Dalla Lettera 17 — Settimana 17 di 54 — Il lavaggio del cervello
Quindi mettiti in testa una cosa scomoda: non esiste il "cervello pulito, il vero me, come sono fatto io e basta". Non esiste nessuno che non sia stato programmato da qualcosa o da qualcuno. Esistono solo due categorie di persone. Quelli che il cervello se lo lasciano lavare dagli altri e dal caso, per sempre. E quelli che a un certo punto prendono la penna e cominciano, faticosamente, a riprogettarlo da soli.
Ventotto anni di roba scritta da altri, da smontare un pezzo alla volta, sapendo che per mesi non vedrai succedere niente. È il lavoro meno gratificante del mondo. Ed è l'unico che conta.
Dalla Lettera 18 — Settimana 18 di 54 — Sei già qualcuno
E lo so cosa mi ruba ogni volta la cosa che avevo capito. Il paragone. Il confronto. Quel misurarsi con gli altri che ti mangia — te ne ho già parlato una volta, e non voglio rifartelo, perché la lezione "non ti paragonare" la sanno tutti e non la applica nessuno, me compreso.

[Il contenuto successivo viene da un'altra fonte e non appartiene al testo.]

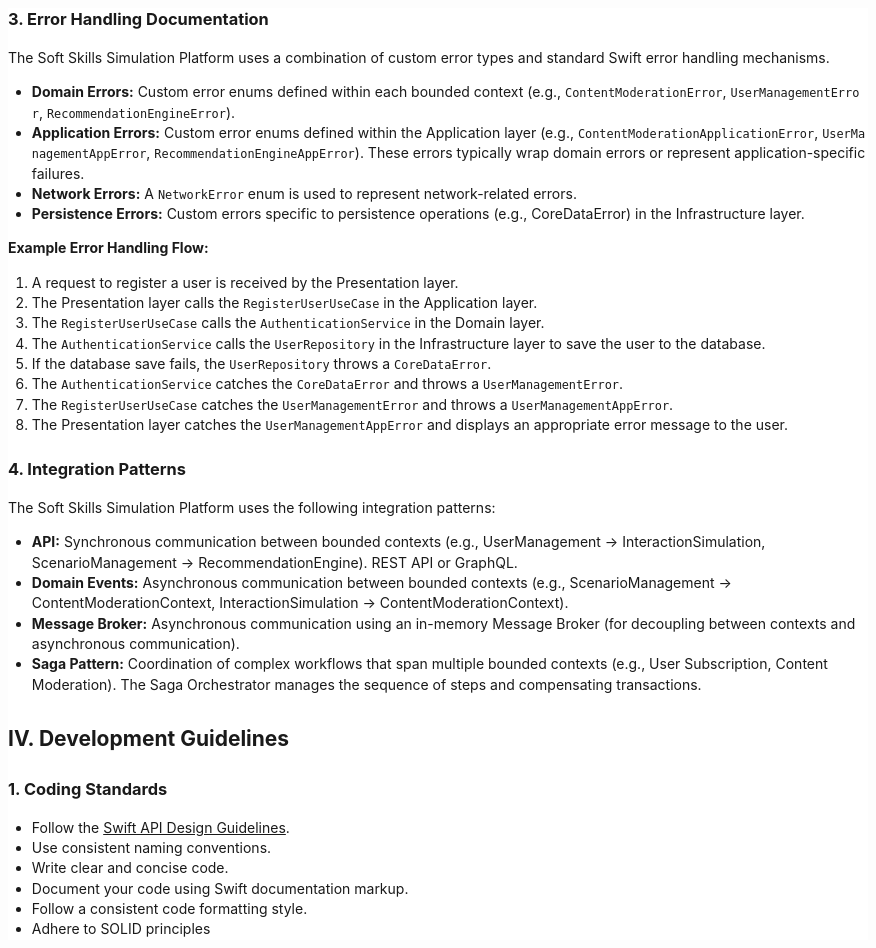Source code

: ### 3. Error Handling Documentation

The Soft Skills Simulation Platform uses a combination of custom error types and standard Swift error handling mechanisms.

*   **Domain Errors:** Custom error enums defined within each bounded context (e.g., `ContentModerationError`, `UserManagementError`, `RecommendationEngineError`).
*   **Application Errors:** Custom error enums defined within the Application layer (e.g., `ContentModerationApplicationError`, `UserManagementAppError`, `RecommendationEngineAppError`). These errors typically wrap domain errors or represent application-specific failures.
*   **Network Errors:** A `NetworkError` enum is used to represent network-related errors.
*   **Persistence Errors:** Custom errors specific to persistence operations (e.g., CoreDataError) in the Infrastructure layer.

**Example Error Handling Flow:**

1.  A request to register a user is received by the Presentation layer.
2.  The Presentation layer calls the `RegisterUserUseCase` in the Application layer.
3.  The `RegisterUserUseCase` calls the `AuthenticationService` in the Domain layer.
4.  The `AuthenticationService` calls the `UserRepository` in the Infrastructure layer to save the user to the database.
5.  If the database save fails, the `UserRepository` throws a `CoreDataError`.
6.  The `AuthenticationService` catches the `CoreDataError` and throws a `UserManagementError`.
7.  The `RegisterUserUseCase` catches the `UserManagementError` and throws a `UserManagementAppError`.
8.  The Presentation layer catches the `UserManagementAppError` and displays an appropriate error message to the user.

### 4. Integration Patterns

The Soft Skills Simulation Platform uses the following integration patterns:

*   **API:** Synchronous communication between bounded contexts (e.g., UserManagement -> InteractionSimulation, ScenarioManagement -> RecommendationEngine). REST API or GraphQL.
*   **Domain Events:** Asynchronous communication between bounded contexts (e.g., ScenarioManagement -> ContentModerationContext, InteractionSimulation -> ContentModerationContext).
*   **Message Broker:** Asynchronous communication using an in-memory Message Broker (for decoupling between contexts and asynchronous communication).
*   **Saga Pattern:** Coordination of complex workflows that span multiple bounded contexts (e.g., User Subscription, Content Moderation). The Saga Orchestrator manages the sequence of steps and compensating transactions.

## IV. Development Guidelines

### 1. Coding Standards

*   Follow the [Swift API Design Guidelines](https://www.swift.org/documentation/api-design-guidelines/).
*   Use consistent naming conventions.
*   Write clear and concise code.
*   Document your code using Swift documentation markup.
*   Follow a consistent code formatting style.
*   Adhere to SOLID principles
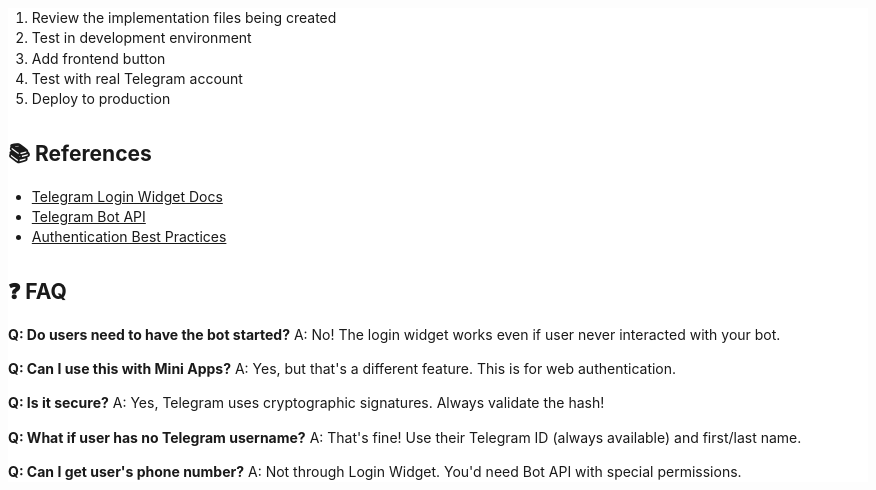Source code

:1. Review the implementation files being created
2. Test in development environment
3. Add frontend button
4. Test with real Telegram account
5. Deploy to production

## 📚 References

- [Telegram Login Widget Docs](https://core.telegram.org/widgets/login)
- [Telegram Bot API](https://core.telegram.org/bots/api)
- [Authentication Best Practices](https://core.telegram.org/widgets/login#checking-authorization)

## ❓ FAQ

**Q: Do users need to have the bot started?**
A: No! The login widget works even if user never interacted with your bot.

**Q: Can I use this with Mini Apps?**
A: Yes, but that's a different feature. This is for web authentication.

**Q: Is it secure?**
A: Yes, Telegram uses cryptographic signatures. Always validate the hash!

**Q: What if user has no Telegram username?**
A: That's fine! Use their Telegram ID (always available) and first/last name.

**Q: Can I get user's phone number?**
A: Not through Login Widget. You'd need Bot API with special permissions.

Dalla Lettera 19 — Settimana 19 di 54 — Uno spettacolo senza pubblico non è uno spettacolo
Una precisazione però me la tengo, che altrimenti mi sento un venditore di fumo. "Osservare" in fisica non vuol dire che c'è un tizio che guarda e la realtà si mette sull'attenti: vuol dire che c'è uno strumento che interagisce, una misura.
Guarda che facciamo quando ci sono gli altri intorno. Ci misuriamo prima di parlare. Diciamo la versione più accettabile di quello che pensiamo davvero. Ci guardiamo intorno per capire chi c'è, cosa si aspettano, se siamo troppo o troppo poco. Aspettiamo il momento giusto, che poi il momento giusto è quello in cui siamo sicuri che non ci farà male, cioè mai. Ci paragoniamo a quello lì che secondo noi lo fa meglio, e rimandiamo a quando saremo pronti.